Janice Fedarcyk takes reigns of New York's FBI office, but don't call her 'first woman anything'




Navy brat. Former Reno cop. FBI veteran.

These are titles that Janice Fedarcyk, the new head of the FBI's New York office, readily accepts. Just don't call her the "first woman anything."

She joined the FBI in 1987 and says a long line of women blazed the trail before her. So she doesn't dwell on the fact that she is the first G-woman to get the top New York job.

"I like to think I got this based on extensive experience and demonstrated abilities during the 23-plus years I've been with the bureau," she told the Daily News.

Fedarcyk arrived at 26 Federal Plaza in August and has been making the rounds.

Her early impression? "There's no shortage of work," the assistant director said with a wry smile.

New York is the biggest of the FBI's 56 domestic field offices, with some 2,000 agents and support staff.

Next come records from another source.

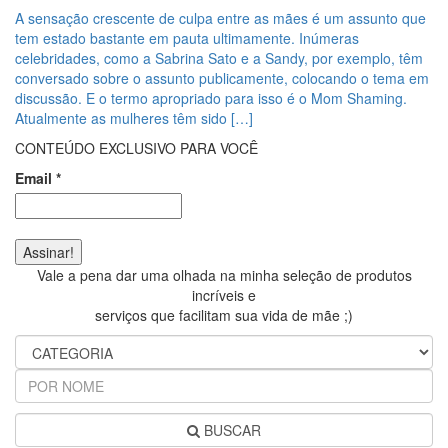
A sensação crescente de culpa entre as mães é um assunto que
tem estado bastante em pauta ultimamente. Inúmeras
celebridades, como a Sabrina Sato e a Sandy, por exemplo, têm
conversado sobre o assunto publicamente, colocando o tema em
discussão. E o termo apropriado para isso é o Mom Shaming.
Atualmente as mulheres têm sido […]
CONTEÚDO EXCLUSIVO PARA VOCÊ
Email
*
Vale a pena dar uma olhada na minha seleção de produtos
incríveis e
serviços que facilitam sua vida de mãe ;)
BUSCAR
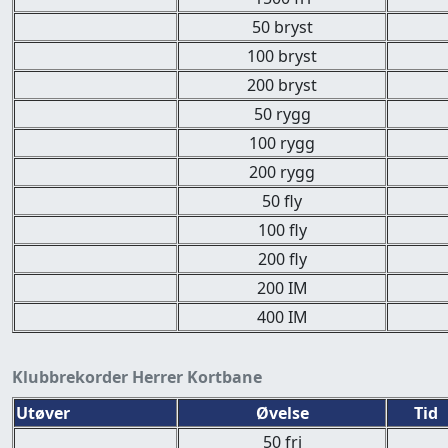
50 bryst
100 bryst
200 bryst
50 rygg
100 rygg
200 rygg
50 fly
100 fly
200 fly
200 IM
400 IM
Klubbrekorder Herrer Kortbane
Utøver
Øvelse
Tid
50 fri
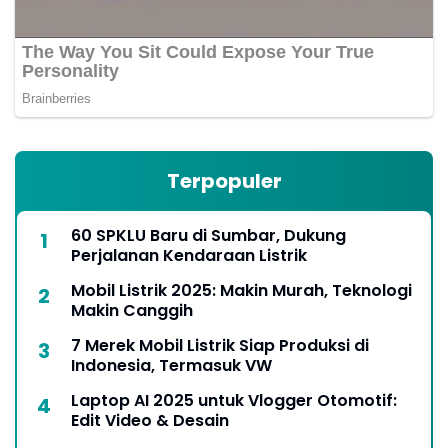
Terpopuler
60 SPKLU Baru di Sumbar, Dukung
Perjalanan Kendaraan Listrik
Mobil Listrik 2025: Makin Murah, Teknologi
Makin Canggih
7 Merek Mobil Listrik Siap Produksi di
Indonesia, Termasuk VW
Laptop AI 2025 untuk Vlogger Otomotif:
Edit Video & Desain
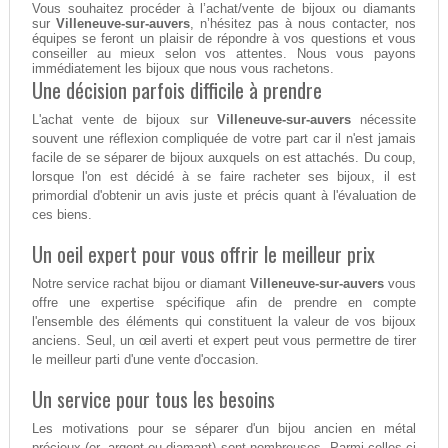
Vous souhaitez procéder à l’achat/vente de bijoux ou diamants
sur
Villeneuve-sur-auvers
, n’hésitez pas à nous contacter, nos
équipes se feront un plaisir de répondre à vos questions et vous
conseiller au mieux selon vos attentes. Nous vous payons
immédiatement les bijoux que nous vous rachetons.
Une décision parfois difficile à prendre
L'achat vente de bijoux sur
Villeneuve-sur-auvers
nécessite
souvent une réflexion compliquée de votre part car il n'est jamais
facile de se séparer de bijoux auxquels on est attachés. Du coup,
lorsque l'on est décidé à se faire racheter ses bijoux, il est
primordial d'obtenir un avis juste et précis quant à l'évaluation de
ces biens.
Un oeil expert pour vous offrir le meilleur prix
Notre service rachat bijou or diamant
Villeneuve-sur-auvers
vous
offre une expertise spécifique afin de prendre en compte
l'ensemble des éléments qui constituent la valeur de vos bijoux
anciens. Seul, un œil averti et expert peut vous permettre de tirer
le meilleur parti d'une vente d'occasion.
Un service pour tous les besoins
Les motivations pour se séparer d'un bijou ancien en métal
précieux (or, argent ou diamant) sont nombreuses. Parmi celles-ci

Its cases - whether taking down the Times Square bomber, Ponzi schemer Bernard Madoff or a cadre of Russian spies - often have global implications.

"New York is the flagship for a reason, and what happens here does set the tone - this is what we do, this is who we are," said Fedarcyk.

The daughter of a Navy man, Fedarcyk, 52, joined the Reno, Nev., Police Department after college.

She patrolled a beat; worked in the K-9 unit with her German Sheperd, Nick, named for the witty sleuth in Dashiell Hammett's "The Thin Man," and headed the child abuse division.

When she joined the FBI, her first job was investigating gangs, drugs, money laundering and organized crime out of the Los Angeles office.

She got a promotion to FBI headquarters in 1996 and was the first staffer assigned to work with the National Center for Missing and Exploited Children.

In 2003, she was tapped to expose and dismantle terrorist funding conduits. Two years later, she became the agency rep at the National Counterterrorism Center, where she helped draft a classified operational plan in the war on terror.

Her last stint before New York was head of the Philadelphia office, where she oversaw the bust of Colleen LaRose, aka "Jihad Jane," who was arrested for trying to recruit Islamic terrorists online.

The memorabilia in her 28th-floor office has a definite Philly slant, with framed 2008 headlines of the Phillies' World Series win.

Fortunately, some New York transplants in the Philly office gave her a Yankees and a Mets cap before she left.

"So I could pick a team," she said. "Otherwise, I'll never live it down."